§ ABOUT THIS EXERCISE: Update every one of the entries below by replacing "point_idx" with "point_id" and keeping everything else the same. Leave the pictures out of your answer.
(Beginning of DATA EXTRACT)
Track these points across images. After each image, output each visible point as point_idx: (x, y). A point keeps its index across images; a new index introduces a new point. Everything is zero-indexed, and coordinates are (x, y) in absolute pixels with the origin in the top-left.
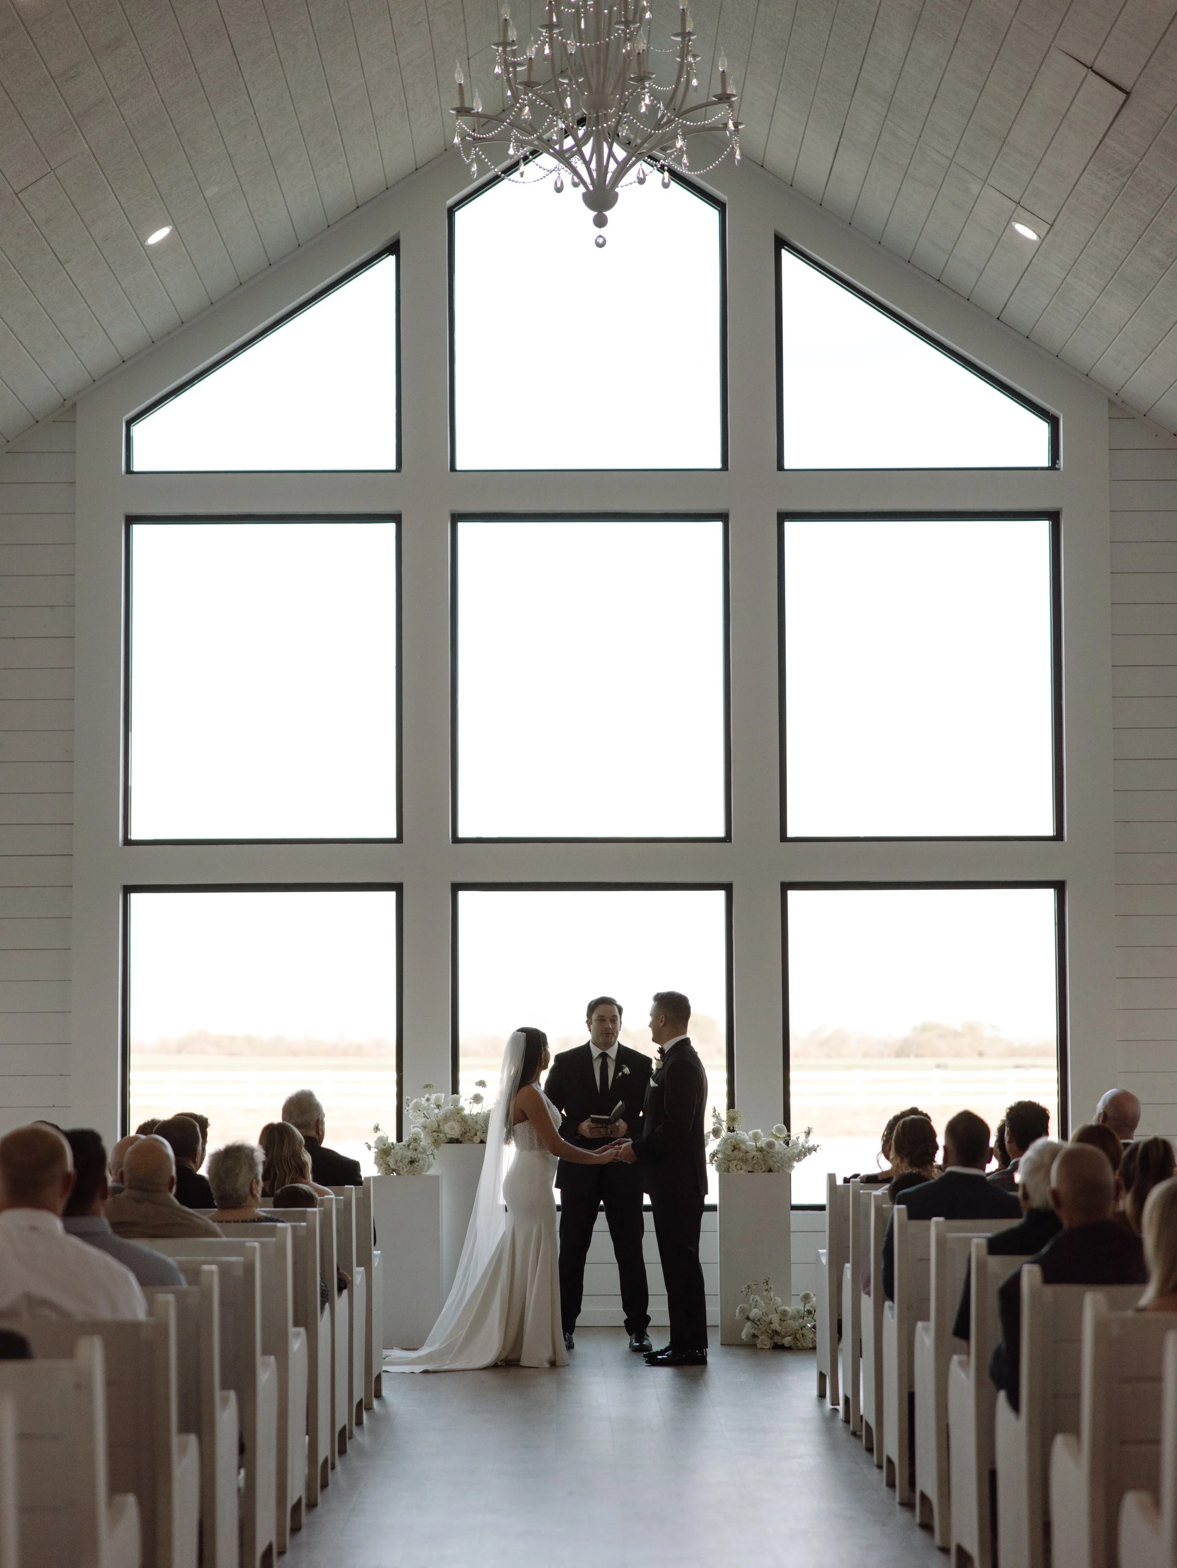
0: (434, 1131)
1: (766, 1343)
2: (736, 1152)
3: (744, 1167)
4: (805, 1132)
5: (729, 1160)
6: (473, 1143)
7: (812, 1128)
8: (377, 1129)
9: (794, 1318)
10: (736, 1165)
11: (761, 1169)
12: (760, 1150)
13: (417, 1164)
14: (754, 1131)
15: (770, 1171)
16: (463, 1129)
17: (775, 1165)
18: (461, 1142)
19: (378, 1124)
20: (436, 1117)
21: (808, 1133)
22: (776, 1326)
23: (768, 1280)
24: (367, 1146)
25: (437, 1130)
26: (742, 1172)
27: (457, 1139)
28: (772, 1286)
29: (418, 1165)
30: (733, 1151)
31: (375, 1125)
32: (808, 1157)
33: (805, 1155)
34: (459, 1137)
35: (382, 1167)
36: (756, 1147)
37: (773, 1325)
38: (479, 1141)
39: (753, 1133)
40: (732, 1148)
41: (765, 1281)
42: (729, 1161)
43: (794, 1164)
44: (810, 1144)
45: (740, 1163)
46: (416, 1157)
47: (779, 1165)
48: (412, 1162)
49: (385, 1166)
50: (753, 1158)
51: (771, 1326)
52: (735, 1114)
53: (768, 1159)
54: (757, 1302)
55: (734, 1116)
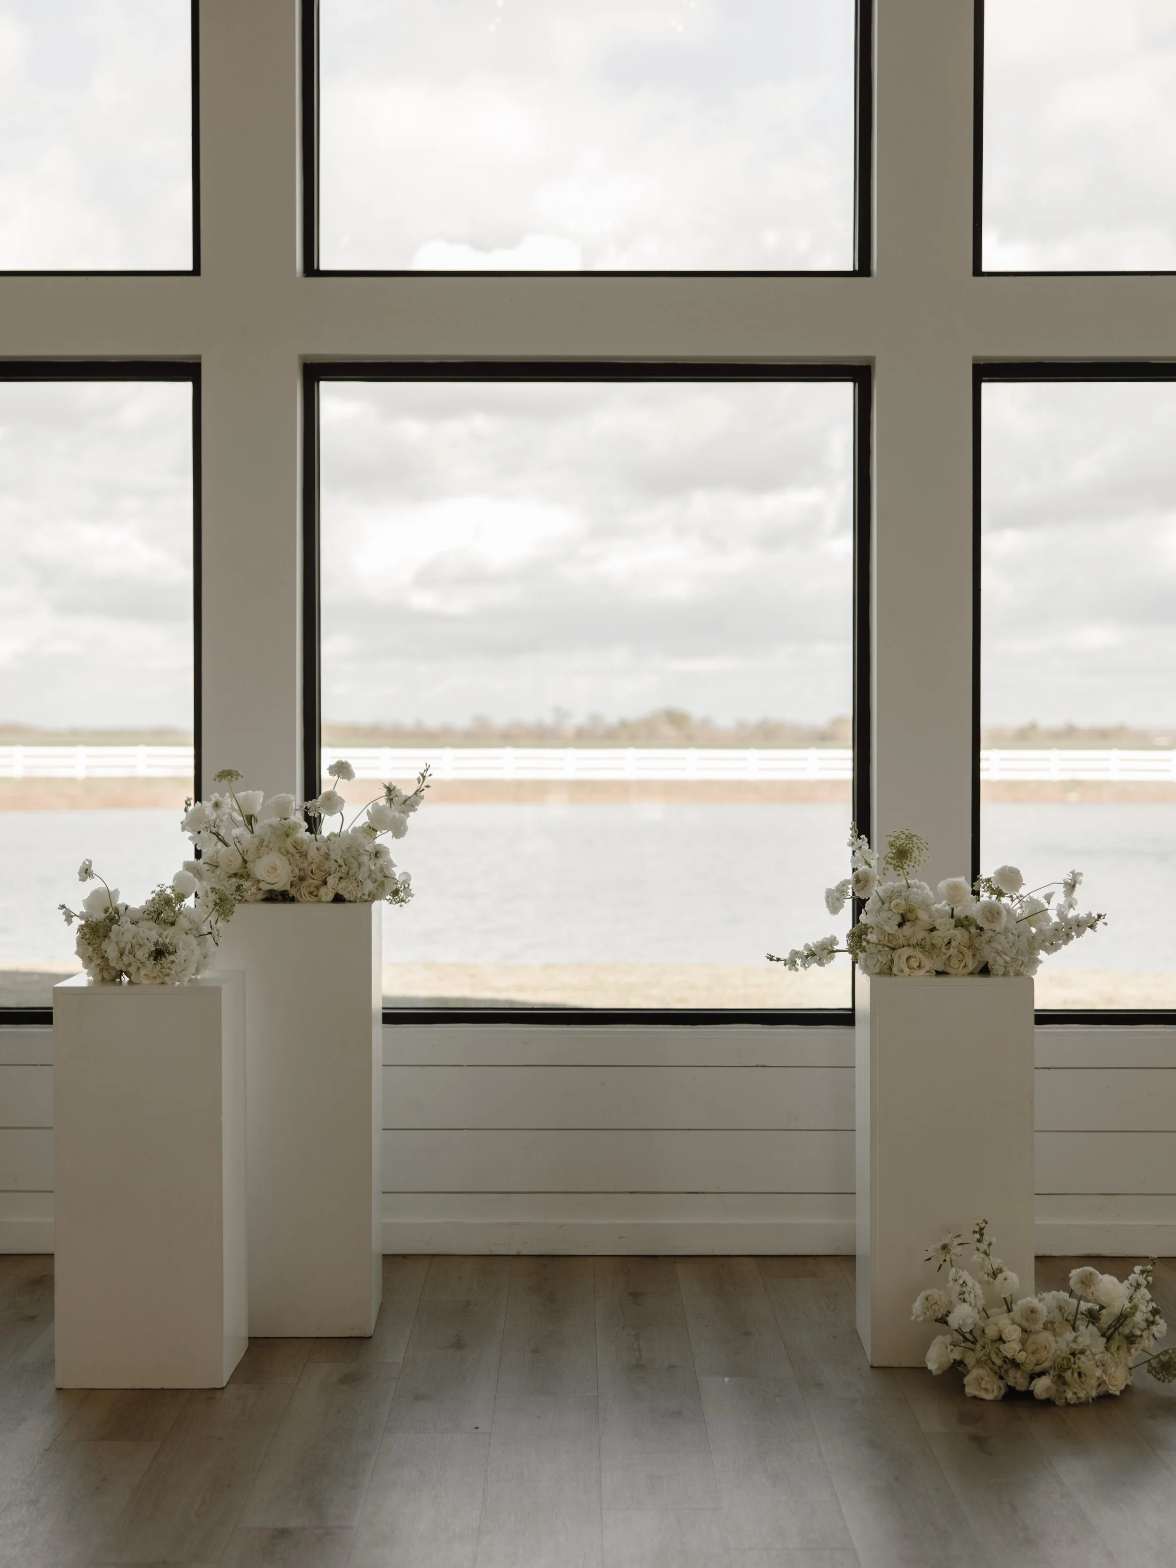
0: (235, 875)
1: (989, 1387)
2: (907, 928)
3: (928, 964)
4: (1066, 884)
5: (892, 945)
6: (320, 901)
7: (1081, 874)
8: (86, 872)
9: (1052, 1323)
10: (908, 958)
11: (965, 966)
12: (963, 923)
13: (171, 958)
14: (951, 880)
15: (985, 970)
16: (297, 870)
17: (998, 959)
18: (292, 900)
19: (90, 862)
20: (238, 844)
21: (1071, 886)
22: (1012, 1348)
23: (983, 1225)
24: (64, 913)
25: (240, 871)
26: (922, 972)
27: (284, 891)
28: (994, 1240)
29: (173, 962)
30: (900, 925)
31: (84, 863)
32: (1075, 943)
33: (1068, 937)
34: (288, 888)
35: (93, 964)
36: (952, 916)
37: (1007, 1345)
38: (331, 896)
39: (948, 885)
40: (898, 919)
41: (977, 1229)
42: (893, 949)
43: (1039, 957)
44: (1079, 911)
45: (918, 953)
46: (167, 941)
47: (1008, 959)
48: (159, 953)
49: (99, 961)
50: (949, 943)
51: (1002, 1347)
52: (907, 842)
53: (983, 945)
54: (964, 1285)
55: (903, 847)
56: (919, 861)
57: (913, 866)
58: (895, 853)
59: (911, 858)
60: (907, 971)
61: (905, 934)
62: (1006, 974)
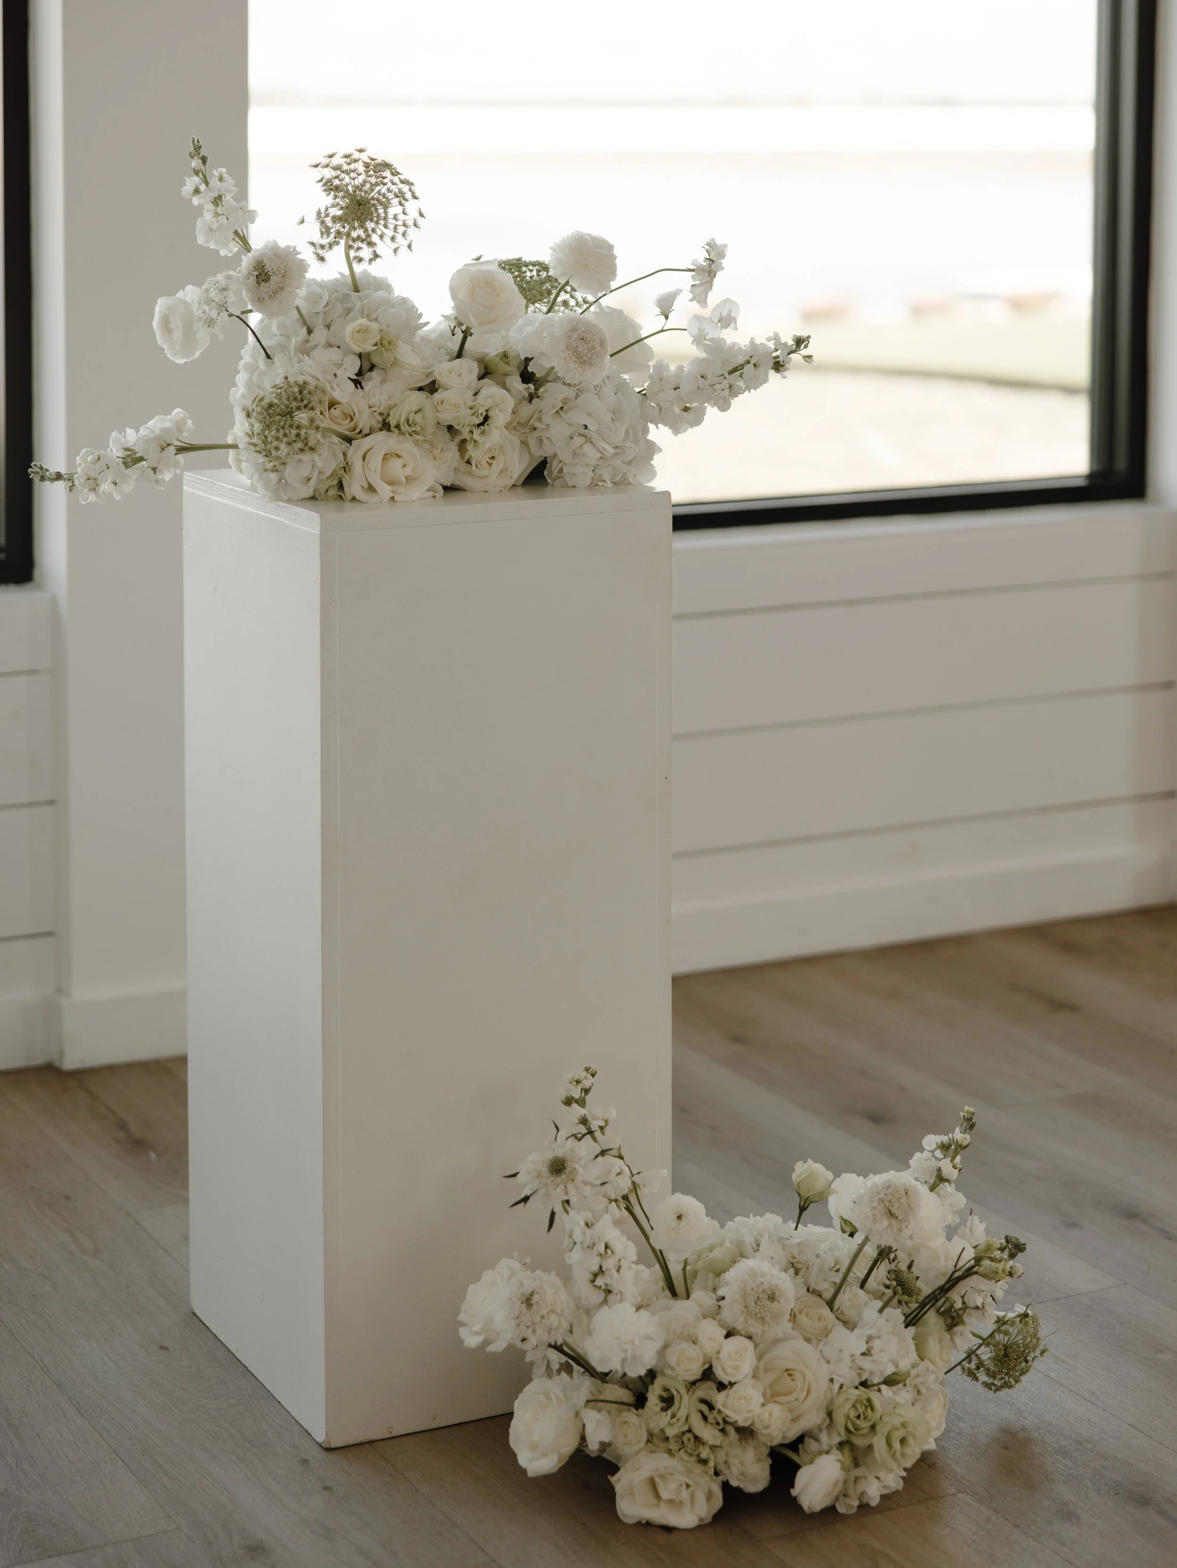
1: (682, 1496)
2: (374, 387)
3: (426, 470)
4: (693, 270)
7: (721, 247)
10: (384, 460)
11: (502, 470)
15: (539, 478)
21: (705, 276)
22: (740, 1397)
26: (417, 492)
30: (358, 380)
37: (725, 1392)
40: (352, 366)
42: (349, 440)
44: (744, 332)
45: (405, 446)
51: (719, 1399)
52: (373, 180)
53: (547, 419)
54: (609, 1251)
55: (366, 192)
56: (405, 225)
57: (393, 239)
58: (347, 207)
59: (385, 218)
60: (385, 490)
61: (373, 401)
62: (594, 486)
(End of DATA EXTRACT)
§ REPLY:
Track these points across images. After each image, output each visible point as point_id: (x, y). A point keeps its index across images; a new index introduces a new point. Everything is zero-indexed, and coordinates are (x, y) in absolute pixels with the origin in the top-left.
0: (434, 1131)
1: (766, 1343)
2: (736, 1152)
3: (744, 1167)
4: (805, 1132)
5: (729, 1160)
6: (473, 1143)
7: (812, 1128)
8: (377, 1129)
9: (794, 1318)
10: (736, 1165)
11: (761, 1169)
12: (760, 1150)
13: (417, 1164)
14: (754, 1131)
15: (770, 1171)
16: (463, 1129)
17: (775, 1165)
18: (461, 1142)
19: (378, 1124)
20: (436, 1117)
21: (808, 1133)
22: (776, 1326)
23: (768, 1280)
24: (367, 1146)
25: (437, 1130)
26: (742, 1172)
27: (457, 1139)
28: (772, 1286)
29: (418, 1165)
30: (733, 1151)
31: (375, 1125)
32: (808, 1157)
33: (805, 1155)
34: (459, 1137)
35: (382, 1167)
36: (756, 1147)
37: (773, 1325)
38: (479, 1141)
39: (753, 1133)
40: (732, 1148)
41: (765, 1281)
42: (729, 1161)
43: (794, 1164)
44: (810, 1144)
45: (740, 1163)
46: (416, 1157)
47: (779, 1165)
48: (412, 1162)
49: (385, 1166)
50: (753, 1158)
51: (771, 1326)
52: (735, 1114)
53: (768, 1159)
54: (757, 1302)
55: (734, 1116)
0: (235, 875)
1: (989, 1387)
2: (907, 928)
3: (928, 964)
4: (1066, 884)
5: (892, 945)
6: (320, 901)
7: (1081, 874)
8: (86, 872)
9: (1052, 1323)
10: (908, 958)
11: (965, 966)
12: (963, 923)
13: (171, 958)
14: (951, 880)
15: (985, 970)
16: (297, 870)
17: (998, 959)
18: (292, 900)
19: (90, 862)
20: (238, 844)
21: (1071, 886)
22: (1012, 1348)
23: (983, 1225)
24: (64, 913)
25: (240, 871)
26: (922, 972)
27: (284, 891)
28: (994, 1240)
29: (173, 962)
30: (900, 925)
31: (84, 863)
32: (1075, 943)
33: (1068, 937)
34: (288, 888)
35: (93, 964)
36: (952, 916)
37: (1007, 1345)
38: (331, 896)
39: (948, 885)
40: (898, 919)
41: (977, 1229)
42: (893, 949)
43: (1039, 957)
44: (1079, 911)
45: (918, 953)
46: (167, 941)
47: (1008, 959)
48: (159, 953)
49: (99, 961)
50: (949, 943)
51: (1002, 1347)
52: (907, 842)
53: (983, 945)
54: (964, 1285)
55: (903, 847)
56: (919, 861)
57: (913, 866)
58: (895, 853)
59: (911, 858)
60: (907, 971)
61: (905, 934)
62: (1006, 974)
1: (682, 1496)
2: (374, 387)
3: (426, 470)
4: (693, 270)
7: (721, 247)
10: (384, 460)
11: (502, 470)
15: (539, 478)
21: (705, 276)
22: (740, 1397)
26: (417, 492)
30: (358, 380)
37: (725, 1392)
40: (352, 366)
42: (349, 440)
44: (744, 332)
45: (405, 446)
51: (719, 1399)
52: (373, 180)
53: (547, 419)
54: (609, 1251)
55: (366, 192)
56: (405, 225)
57: (393, 239)
58: (347, 207)
59: (385, 218)
60: (385, 490)
61: (373, 401)
62: (594, 486)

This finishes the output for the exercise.